═══ RECORDS SHOWN

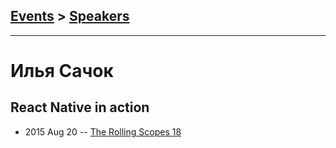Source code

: ## [Events](../README.md) > [Speakers](../speakers.md)
---

# Илья Сачок

## React Native in action
- 2015 Aug 20 -- [The Rolling Scopes 18](https://www.youtube.com/watch?v=WqBer-xgBI0)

══════

■ PROBLEM REQUIREMENTS
Starting with the line that contains "# Илья Сачок", copy each line through the end of the data exactly, and leave out all earlier lines.

■ RESPONSE TO THIS EXERCISE
# Илья Сачок

## React Native in action
- 2015 Aug 20 -- [The Rolling Scopes 18](https://www.youtube.com/watch?v=WqBer-xgBI0)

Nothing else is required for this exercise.